# [TEXT UNDER STUDY]
....

Transcripts abundance of WsLWD1 and WsWUSCHEL TFs in W. somnifera tissues
After identification of overall transcription factor repertoire, we examined specific families whose transcripts were having full length coding regions. (Fig. 7a.1, a.2). Both the transcription factors were expressed in all the tissues but their abundance was quite elevated in berry and very less in root tissues. WsLWD1 have shown maximum expression in berry followed by leaf and stem and then flower having minimum expression in root. WsWUSCHEL also shown higher expression in root as well as in berry followed by leaf and stem.
Full length sequence isolation and analysis of WDR transcription factors (WsLWD1 and WsWUSCHEL)

....

Copy the passage on WsLWD1 and WsWUSCHEL transcript abundance word for word, starting at "Transcripts abundance of" and ending at "(WsLWD1 and WsWUSCHEL)".

....

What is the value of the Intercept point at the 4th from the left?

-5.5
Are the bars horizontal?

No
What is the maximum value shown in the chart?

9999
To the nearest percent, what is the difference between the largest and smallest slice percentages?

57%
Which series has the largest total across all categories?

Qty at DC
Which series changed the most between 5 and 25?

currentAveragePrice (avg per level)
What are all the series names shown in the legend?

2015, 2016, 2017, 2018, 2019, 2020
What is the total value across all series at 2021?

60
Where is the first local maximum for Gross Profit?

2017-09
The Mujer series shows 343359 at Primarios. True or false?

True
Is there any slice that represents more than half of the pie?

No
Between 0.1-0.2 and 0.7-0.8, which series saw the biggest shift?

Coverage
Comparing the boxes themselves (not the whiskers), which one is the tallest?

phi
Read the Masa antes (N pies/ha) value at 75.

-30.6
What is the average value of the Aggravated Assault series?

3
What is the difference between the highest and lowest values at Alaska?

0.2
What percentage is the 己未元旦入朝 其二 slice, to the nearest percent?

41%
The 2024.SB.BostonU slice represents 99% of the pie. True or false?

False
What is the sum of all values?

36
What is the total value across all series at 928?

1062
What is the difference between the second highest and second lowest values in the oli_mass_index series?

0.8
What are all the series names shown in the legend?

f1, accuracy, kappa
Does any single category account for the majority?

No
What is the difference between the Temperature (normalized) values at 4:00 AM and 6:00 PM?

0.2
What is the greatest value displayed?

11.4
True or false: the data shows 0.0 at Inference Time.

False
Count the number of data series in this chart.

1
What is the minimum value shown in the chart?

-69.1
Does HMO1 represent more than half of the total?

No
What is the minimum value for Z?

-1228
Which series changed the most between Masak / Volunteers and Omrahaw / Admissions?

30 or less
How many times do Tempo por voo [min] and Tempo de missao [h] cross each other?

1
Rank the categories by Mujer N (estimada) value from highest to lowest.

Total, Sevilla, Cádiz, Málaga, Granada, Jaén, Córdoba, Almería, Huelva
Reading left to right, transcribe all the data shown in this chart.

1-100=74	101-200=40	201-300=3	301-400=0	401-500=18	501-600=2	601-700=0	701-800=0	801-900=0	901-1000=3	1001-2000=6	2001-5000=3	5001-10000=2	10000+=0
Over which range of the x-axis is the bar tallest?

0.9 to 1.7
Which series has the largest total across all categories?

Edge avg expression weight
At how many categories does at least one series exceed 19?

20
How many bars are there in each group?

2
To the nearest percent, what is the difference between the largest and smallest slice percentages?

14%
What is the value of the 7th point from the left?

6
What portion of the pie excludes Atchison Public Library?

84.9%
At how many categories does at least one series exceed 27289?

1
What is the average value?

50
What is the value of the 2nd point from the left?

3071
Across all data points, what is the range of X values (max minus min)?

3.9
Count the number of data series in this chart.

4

....

# [TASK OUTPUT]
Transcripts abundance of WsLWD1 and WsWUSCHEL TFs in W. somnifera tissues
After identification of overall transcription factor repertoire, we examined specific families whose transcripts were having full length coding regions. (Fig. 7a.1, a.2). Both the transcription factors were expressed in all the tissues but their abundance was quite elevated in berry and very less in root tissues. WsLWD1 have shown maximum expression in berry followed by leaf and stem and then flower having minimum expression in root. WsWUSCHEL also shown higher expression in root as well as in berry followed by leaf and stem.
Full length sequence isolation and analysis of WDR transcription factors (WsLWD1 and WsWUSCHEL)